Short exercise:
Could you copy out every one of the lines below, keeping each word, letter and punctuation mark unchanged?
※
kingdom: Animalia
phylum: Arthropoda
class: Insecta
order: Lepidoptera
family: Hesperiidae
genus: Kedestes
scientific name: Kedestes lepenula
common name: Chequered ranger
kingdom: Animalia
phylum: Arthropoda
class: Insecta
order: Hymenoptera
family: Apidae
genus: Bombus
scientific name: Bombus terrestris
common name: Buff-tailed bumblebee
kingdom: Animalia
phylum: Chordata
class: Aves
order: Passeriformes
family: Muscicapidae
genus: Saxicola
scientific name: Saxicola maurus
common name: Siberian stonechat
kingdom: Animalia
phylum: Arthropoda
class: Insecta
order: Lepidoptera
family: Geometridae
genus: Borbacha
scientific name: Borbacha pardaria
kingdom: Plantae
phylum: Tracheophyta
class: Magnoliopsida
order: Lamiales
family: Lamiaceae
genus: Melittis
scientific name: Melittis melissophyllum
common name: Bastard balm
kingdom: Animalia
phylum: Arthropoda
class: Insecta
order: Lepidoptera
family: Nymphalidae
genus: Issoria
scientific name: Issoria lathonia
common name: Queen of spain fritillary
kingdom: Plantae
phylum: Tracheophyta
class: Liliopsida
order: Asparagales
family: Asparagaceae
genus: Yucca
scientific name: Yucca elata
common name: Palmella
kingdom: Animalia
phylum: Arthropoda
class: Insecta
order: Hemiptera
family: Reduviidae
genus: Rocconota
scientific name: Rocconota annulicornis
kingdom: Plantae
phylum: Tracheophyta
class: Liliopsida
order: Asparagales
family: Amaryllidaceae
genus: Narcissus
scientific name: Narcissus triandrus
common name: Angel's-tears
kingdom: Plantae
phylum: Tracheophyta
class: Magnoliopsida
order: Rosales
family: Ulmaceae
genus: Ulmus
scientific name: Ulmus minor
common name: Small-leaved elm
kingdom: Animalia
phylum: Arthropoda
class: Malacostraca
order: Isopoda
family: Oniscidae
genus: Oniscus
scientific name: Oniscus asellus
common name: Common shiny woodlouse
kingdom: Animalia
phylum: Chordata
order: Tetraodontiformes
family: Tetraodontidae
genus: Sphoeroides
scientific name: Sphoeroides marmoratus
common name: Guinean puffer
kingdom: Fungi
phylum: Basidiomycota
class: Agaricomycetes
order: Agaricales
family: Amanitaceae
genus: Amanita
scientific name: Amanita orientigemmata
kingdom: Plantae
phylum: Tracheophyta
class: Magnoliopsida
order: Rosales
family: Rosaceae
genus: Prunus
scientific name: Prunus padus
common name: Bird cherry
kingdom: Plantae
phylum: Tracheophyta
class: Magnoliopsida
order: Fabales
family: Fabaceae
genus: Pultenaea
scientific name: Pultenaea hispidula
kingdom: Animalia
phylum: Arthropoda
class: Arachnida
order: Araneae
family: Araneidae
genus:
※
Output:
kingdom: Animalia
phylum: Arthropoda
class: Insecta
order: Lepidoptera
family: Hesperiidae
genus: Kedestes
scientific name: Kedestes lepenula
common name: Chequered ranger
kingdom: Animalia
phylum: Arthropoda
class: Insecta
order: Hymenoptera
family: Apidae
genus: Bombus
scientific name: Bombus terrestris
common name: Buff-tailed bumblebee
kingdom: Animalia
phylum: Chordata
class: Aves
order: Passeriformes
family: Muscicapidae
genus: Saxicola
scientific name: Saxicola maurus
common name: Siberian stonechat
kingdom: Animalia
phylum: Arthropoda
class: Insecta
order: Lepidoptera
family: Geometridae
genus: Borbacha
scientific name: Borbacha pardaria
kingdom: Plantae
phylum: Tracheophyta
class: Magnoliopsida
order: Lamiales
family: Lamiaceae
genus: Melittis
scientific name: Melittis melissophyllum
common name: Bastard balm
kingdom: Animalia
phylum: Arthropoda
class: Insecta
order: Lepidoptera
family: Nymphalidae
genus: Issoria
scientific name: Issoria lathonia
common name: Queen of spain fritillary
kingdom: Plantae
phylum: Tracheophyta
class: Liliopsida
order: Asparagales
family: Asparagaceae
genus: Yucca
scientific name: Yucca elata
common name: Palmella
kingdom: Animalia
phylum: Arthropoda
class: Insecta
order: Hemiptera
family: Reduviidae
genus: Rocconota
scientific name: Rocconota annulicornis
kingdom: Plantae
phylum: Tracheophyta
class: Liliopsida
order: Asparagales
family: Amaryllidaceae
genus: Narcissus
scientific name: Narcissus triandrus
common name: Angel's-tears
kingdom: Plantae
phylum: Tracheophyta
class: Magnoliopsida
order: Rosales
family: Ulmaceae
genus: Ulmus
scientific name: Ulmus minor
common name: Small-leaved elm
kingdom: Animalia
phylum: Arthropoda
class: Malacostraca
order: Isopoda
family: Oniscidae
genus: Oniscus
scientific name: Oniscus asellus
common name: Common shiny woodlouse
kingdom: Animalia
phylum: Chordata
order: Tetraodontiformes
family: Tetraodontidae
genus: Sphoeroides
scientific name: Sphoeroides marmoratus
common name: Guinean puffer
kingdom: Fungi
phylum: Basidiomycota
class: Agaricomycetes
order: Agaricales
family: Amanitaceae
genus: Amanita
scientific name: Amanita orientigemmata
kingdom: Plantae
phylum: Tracheophyta
class: Magnoliopsida
order: Rosales
family: Rosaceae
genus: Prunus
scientific name: Prunus padus
common name: Bird cherry
kingdom: Plantae
phylum: Tracheophyta
class: Magnoliopsida
order: Fabales
family: Fabaceae
genus: Pultenaea
scientific name: Pultenaea hispidula
kingdom: Animalia
phylum: Arthropoda
class: Arachnida
order: Araneae
family: Araneidae
genus:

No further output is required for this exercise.